Oddly enough, though, despite the vast amount of work I’ve done on the case on studying technology markets and technology companies, the work that earns me the highest praise from the partners and stands the greatest chance of being presented by the client’s senior management deals with, of all things, women’s deodorant.
About two weeks ago, I receive a completely unexpected email in the morning from my CTL. Instead of giving me some guidance on my workstream from the previous day concerning profit margins in different technology markets, I was being asked to do research on Procter & Gamble, the large consumer products company. It turns out that the partners on the case are trying to present the client with examples of companies who are able to be more profitable than their peers and explain how they are able to sustain that advantage — and Procter & Gamble was one example of such a company. Our working hypothesis was that P&G was able to be more profitable by effectively becoming the “premium product” in many of the product niches they attempt to play in.
The tricky part was how do we prove this? After a little discussion, my CTL and I decided that the simplest way to do this was for me to drive to the nearest Safeway and go up and down the aisles comparing the prices of P&G goods (e.g. Tide, Pampers, Crest) to their competitors.
Sure enough, I got a lot of weird looks from the store people and from the other shoppers as I canvassed the aisles looking for P&G products and their relevant comparisons. In the hour that I was there searching for products, I learned more about the product diversity of toothpaste, deodorant, detergent, dishwashing soap, than I had ever known (or wanted to know).
Worse was coming back to the office and presenting my preliminary price data to my CTL and manager, both of whom grilled me (although I could see the smirk on my manager’s face and the chuckle in my CTL’s voice as they did so) on whether or not I made the right product comparisons (is Infusium 23 comparable to Finesse? Or Pantene? Are Huggies comparable to Pampers? What’s similar to Tide? Or Secret?)

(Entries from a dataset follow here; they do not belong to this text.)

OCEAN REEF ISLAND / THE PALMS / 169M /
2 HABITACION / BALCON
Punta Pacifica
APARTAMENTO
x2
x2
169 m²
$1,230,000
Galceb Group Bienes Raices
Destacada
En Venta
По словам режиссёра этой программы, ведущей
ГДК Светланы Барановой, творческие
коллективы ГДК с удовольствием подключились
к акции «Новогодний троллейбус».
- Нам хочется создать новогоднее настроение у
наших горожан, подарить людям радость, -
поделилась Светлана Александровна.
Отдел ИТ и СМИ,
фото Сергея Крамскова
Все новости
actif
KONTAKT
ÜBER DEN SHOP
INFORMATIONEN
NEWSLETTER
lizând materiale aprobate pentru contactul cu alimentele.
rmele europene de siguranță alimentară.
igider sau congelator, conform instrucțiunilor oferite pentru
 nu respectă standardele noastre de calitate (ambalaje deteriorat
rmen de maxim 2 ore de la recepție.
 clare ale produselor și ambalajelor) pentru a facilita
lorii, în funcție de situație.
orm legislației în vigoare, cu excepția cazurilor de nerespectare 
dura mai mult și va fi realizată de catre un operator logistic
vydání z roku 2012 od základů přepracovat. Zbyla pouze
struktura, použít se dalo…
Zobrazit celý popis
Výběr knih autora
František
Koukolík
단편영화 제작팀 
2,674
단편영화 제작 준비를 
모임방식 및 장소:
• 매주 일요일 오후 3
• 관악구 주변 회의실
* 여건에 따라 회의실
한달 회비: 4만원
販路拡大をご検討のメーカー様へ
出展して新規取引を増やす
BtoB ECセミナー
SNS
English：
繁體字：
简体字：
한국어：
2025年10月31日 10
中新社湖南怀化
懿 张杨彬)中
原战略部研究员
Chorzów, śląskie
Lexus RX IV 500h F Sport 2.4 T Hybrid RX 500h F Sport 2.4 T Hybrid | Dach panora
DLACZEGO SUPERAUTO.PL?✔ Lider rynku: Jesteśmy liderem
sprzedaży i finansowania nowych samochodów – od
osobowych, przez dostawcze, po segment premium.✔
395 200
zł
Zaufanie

After begging for help from wiser friends (read: female friends — big shout out to J. Sasaki and K. Teng and V. Liu for all their help!), I prepared a slide showing P&G’s price premium across a number of product categories, and sent the slide out to my CTL and manager, never expecting it to go anywhere or amount to anything.
A few days later, one of the more senior partners in the firm walks by my desk and tells me that the client was very excited about the slide I had prepared and that it stands a decent chance of making it into the CEO’s presentation. Not the other volumes of analysis I’ve done on tech markets, on tech products, on tech companies, on financial forecasts — but the slide I make on women’s de-odorant, women’s shampoo, diapers, and laundry detergent, researched from a couple conversations with friends and a hasty trip to Safeway.
Welcome to management consulting, people.